Codex seems to loathe Unity but why?
I detest it because it's a broken pile of garbage made by people who either don't know how to program or how to test their shit.
The engine also gobbles up an insane amount of disk space, RAM, and CPU, despite delivering frankly subpar graphics and performance.
Apologists will say, 'B-But Hirato, that's just the developers using it wrong!"
Unfortunately for them, it's not just a few outliers, but every single game using specific versions of the engine.
And sure, newer editions of the engine has fixed a lot of the issues and improved things, but the old games will never be updated to use them, and so those will always remain in their broken state.
Some particular pet peeves:
Bad Resolution #1: First launch, fails to autodetect screen size,
so falls back to 1x1 and stretches this over the screen,
The game is effectively non-functional in this state, and you have to MANUALLY GO FIND THE CONFIG FILE TO SET A REAL RESOLUTION
Bad Resolution #2: Also First launch, detects the screen size, however does not discriminate between single-monitor and multi-monitor setups properly.
e.g. if you have 2 1920x1080 screens, it will use a buffer of 3840x1080.
This results in the game spawning fullscreen on the WRONG desktop, with half of the UI and play area cut off.
In some this can be fixed by navigating the menus as normal (e.g. Cities; Skylines) in others, you're fucked, and have to do the same as the other case (e,g Lord of Xulima)
Bad Resolution #3: Like the second case, it misdetects the actual resolution,
So it picks one it things is closest and stretches that across the first screen.
Fairly minor, aside from some text ending up slightly blurry or aspect ratio,
e.g. it will detect 2560x1600 for a 1920x1080 - StarCrawlers is an example of this bug.
Recursive mouse event generation:
Unity whenever it warps the mouse, may do so in a way that cascades into generating additional events.
This manifests in 2 ways: 1) Your movement makes a YUGE change, or 2) the game becomes frozen
Warping is a technique to calculate relative mouse movement (e.g.

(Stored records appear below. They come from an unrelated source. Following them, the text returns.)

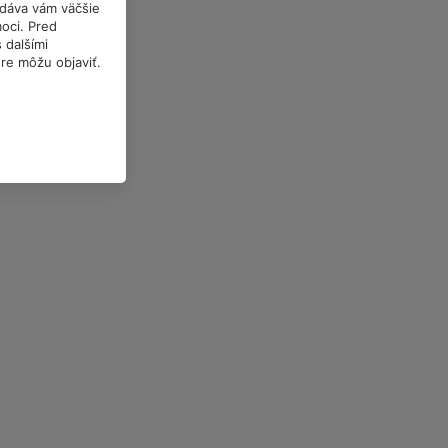
a dáva vám väčšie
oci. Pred
 dalšími
óre môžu objaviť.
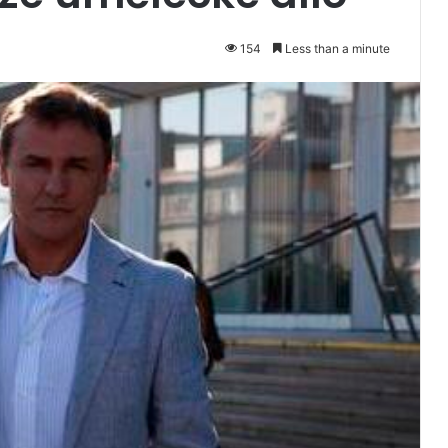
154
Less than a minute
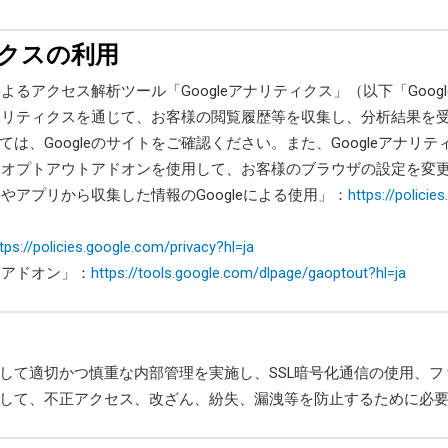
ティクスの利用
によるアクセス解析ツール「Googleアナリティクス」（以下「Goo
アナリティクスを通じて、お客様の閲覧履歴等を収集し、分析結果を受け
は、Googleのサイトをご確認ください。また、Googleアナリ
ィクスオプトアウトアドオンを使用して、お客様のブラウザの設定を変
トやアプリから収集した情報のGoogleによる使用」：
https://polici
tps://policies.google.com/privacy?hl=ja
トアドオン」：
https://tools.google.com/dlpage/gaoptout?hl=ja
して適切かつ慎重な内部管理を実施し、SSL暗号化通信の使用、
して、不正アクセス、改ざん、紛失、漏洩等を防止するために必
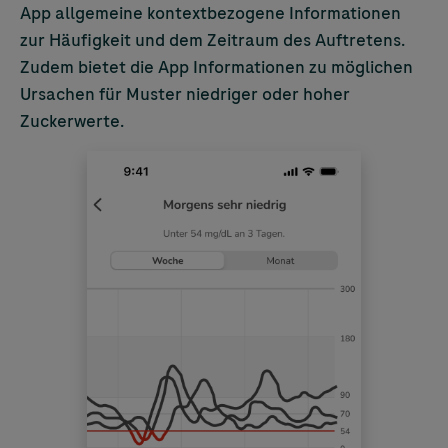
App allgemeine kontextbezogene Informationen
zur Häufigkeit und dem Zeitraum des Auftretens.
Zudem bietet die App Informationen zu möglichen
Ursachen für Muster niedriger oder hoher
Zuckerwerte.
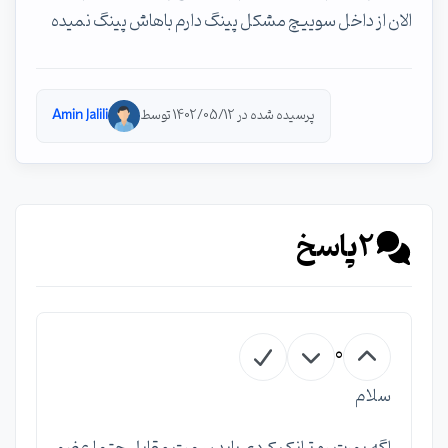
الان از داخل سوییچ مشکل پینگ دارم باهاش پینگ نمیده
پرسیده شده در 1402/05/12 توسط
Amin Jalili
2
پاسخ
0
سلام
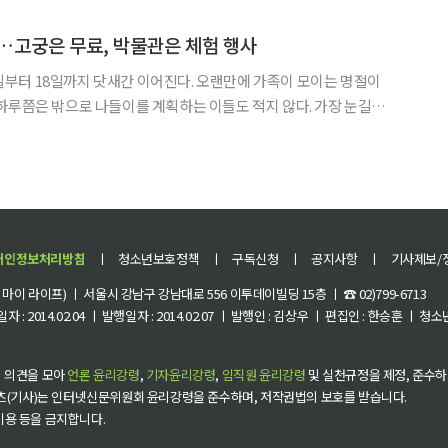
오전 9시~오후 6시(입장 마감 오후 5시),
…고궁은 무료, 박물관은 체험 행사
14일부터 18일까지 닷새간 이어진다. 오랜만에 가족이 모이는 명절이
쯤은 밖으로 나들이를 계획하는 이들도 적지 않다. 가장 눈길을
유산청 궁능유적본부는 설 연휴 5일 동안 경복궁·창덕궁·창경궁·덕
조선왕릉을 무료로 개방한다. 평소 입장료가 부담됐던
개인정보처리방침
ㅣ
청소년보호정책
ㅣ
구독신청
ㅣ
공지사항
ㅣ
기사제보/
이 라이프) ㅣ 서울시 강남구 강남대로 556 이투데이빌딩 15층 ㅣ ☎ 02)799-6713
 : 2014.02.04 ㅣ 발행일자 : 2014.02.07 ㅣ 발행인 : 김상우 ㅣ 편집인 : 한승훈 ㅣ
 의견을 모아
언론 윤리강령
,
기자윤리강령
,
임직원 윤리강령
및 실천규정을 제정, 준수하
츠(기사)는 인터넷신문위원회 윤리강령을 준수하며, 저작권법의 보호를 받습니다.
 이용 등을 금지합니다.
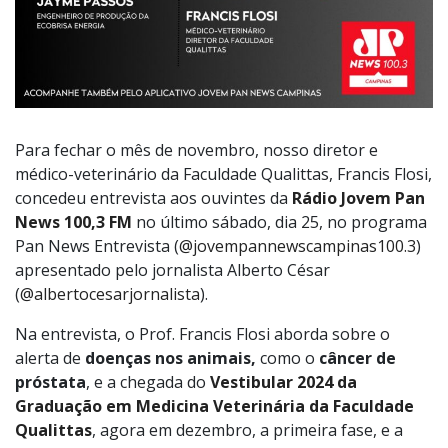
Para fechar o mês de novembro, nosso diretor e
médico-veterinário da Faculdade Qualittas, Francis Flosi,
concedeu entrevista aos ouvintes da
Rádio Jovem Pan
News 100,3 FM
no último sábado, dia 25, no programa
Pan News Entrevista (
@jovempannewscampinas100.3
)
apresentado pelo jornalista Alberto César
(
@albertocesarjornalista
).
Na entrevista, o Prof. Francis Flosi aborda sobre o
alerta de
doenças nos animais,
como o
câncer de
próstata
, e a chegada do
Vestibular 2024 da
Graduação em Medicina Veterinária da Faculdade
Qualittas
, agora em dezembro, a primeira fase, e a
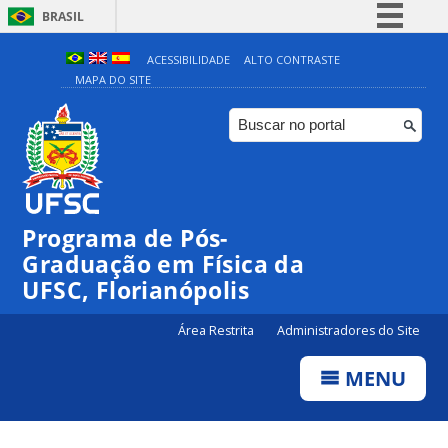
BRASIL
Simplifique!
ACESSIBILIDADE
ALTO CONTRASTE
MAPA DO SITE
Comunica BR
Participe
Acesso à informação
Legislação
Canais
Programa de Pós-
Graduação em Física da
UFSC, Florianópolis
Área Restrita
Administradores do Site
MENU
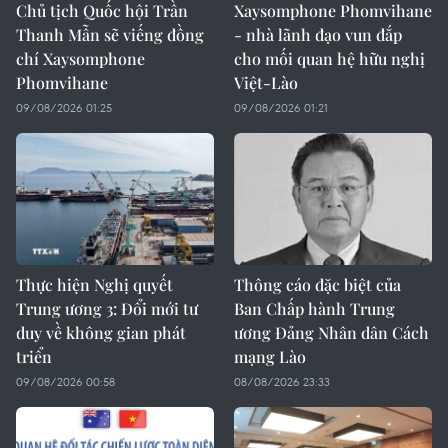
Chủ tịch Quốc hội Trần
Xaysomphone Phomvihane
Thanh Mẫn sẽ viếng đồng
- nhà lãnh đạo vun đắp
chí Xaysomphone
cho mối quan hệ hữu nghị
Phomvihane
Việt-Lào
09/08/2026 01:25
09/08/2026 01:21
Thực hiện Nghị quyết
Thông cáo đặc biệt của
Trung ương 3: Đổi mới tư
Ban Chấp hành Trung
duy về không gian phát
ương Đảng Nhân dân Cách
triển
mạng Lào
09/08/2026 00:58
08/08/2026 23:33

Aiming in 1st person shooters), by checking the cursor's position relative to a point and moving it back there (traditionally the center of the screen)
I've found that Alt-Tabbing out can make the game responsive again,
I've also *heard* that throttling your mouse's poll rate can workaround it (e.g. if it's 1000Hz, lock it to 125Hz), but I cannot confirm.

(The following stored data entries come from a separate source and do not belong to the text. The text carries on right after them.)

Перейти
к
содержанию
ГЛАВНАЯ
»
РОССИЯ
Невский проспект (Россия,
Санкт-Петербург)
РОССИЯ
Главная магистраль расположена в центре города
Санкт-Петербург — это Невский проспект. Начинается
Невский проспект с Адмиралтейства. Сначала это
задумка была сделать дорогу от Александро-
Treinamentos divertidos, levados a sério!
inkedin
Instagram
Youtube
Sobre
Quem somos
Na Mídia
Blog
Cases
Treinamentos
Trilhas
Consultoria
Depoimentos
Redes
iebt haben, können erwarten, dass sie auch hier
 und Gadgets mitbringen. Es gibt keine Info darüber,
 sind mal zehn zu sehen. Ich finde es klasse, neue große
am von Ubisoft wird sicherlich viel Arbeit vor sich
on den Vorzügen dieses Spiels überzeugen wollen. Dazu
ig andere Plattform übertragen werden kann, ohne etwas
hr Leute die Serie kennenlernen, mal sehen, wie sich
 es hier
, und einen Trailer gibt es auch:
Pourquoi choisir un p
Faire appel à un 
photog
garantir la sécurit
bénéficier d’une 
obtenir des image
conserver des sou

This is fixed in newer editions of the engine, but games like Expeditions: Conquistador will always be plagued by it.
Now, you might think "Why not just use the keyboard commands to rotate the camera?" - The keyboard buttons trigger the same infinite loop...
Default button mappings are wrong for
standard XInput compatible controllers.
I have no idea how this even happened...
I also don't recall how messed up it got or not... I think it was expecting the LT/RT buttons to behave as they do in DirectInput (a combined axis), and not like they do in XInput (2 individual axis)
It's (thankfully) fixed in newer editions.
Spawning crazy amounts of CPU Threads:
Unity3D spawns a fucktonne of CPU threads for tasks that don't need it or are poorly parallelised.
The common side effect is that gobbling up 80-90% of your entire CPU - even if you've got some sort of ThreadRipper beast - and yet is barely capable of delivering framerates measured in FPS as opposed to SPF.
I've run into plenty of games with this issue; it's a weird one that seems to go away and then reappear again.
You can work around this one by disabling most of your CPU cores before running the game; the sweet spot seems to be around 4.
Last one I tried that had this issue was *cough*Monster*cough*Girl*cough*Island*cough*, which used a fairly new version of the engine...
My guess is that it spawns a bunch of render threads (cause that's smart), and they all fight over the same pipeline and tasks, and because of the fighting is barely able to process the game at a playable framerate...
The engine itself has a fucktonne more problems, but these are just particular pet peeves that spring to mind whenever I hear Unity3D...
As for C# as a langauge.
It's got a lot of good points, and a few uncomfortable restrictions.
But I rather like it overall, and IMO, it's a great place to start.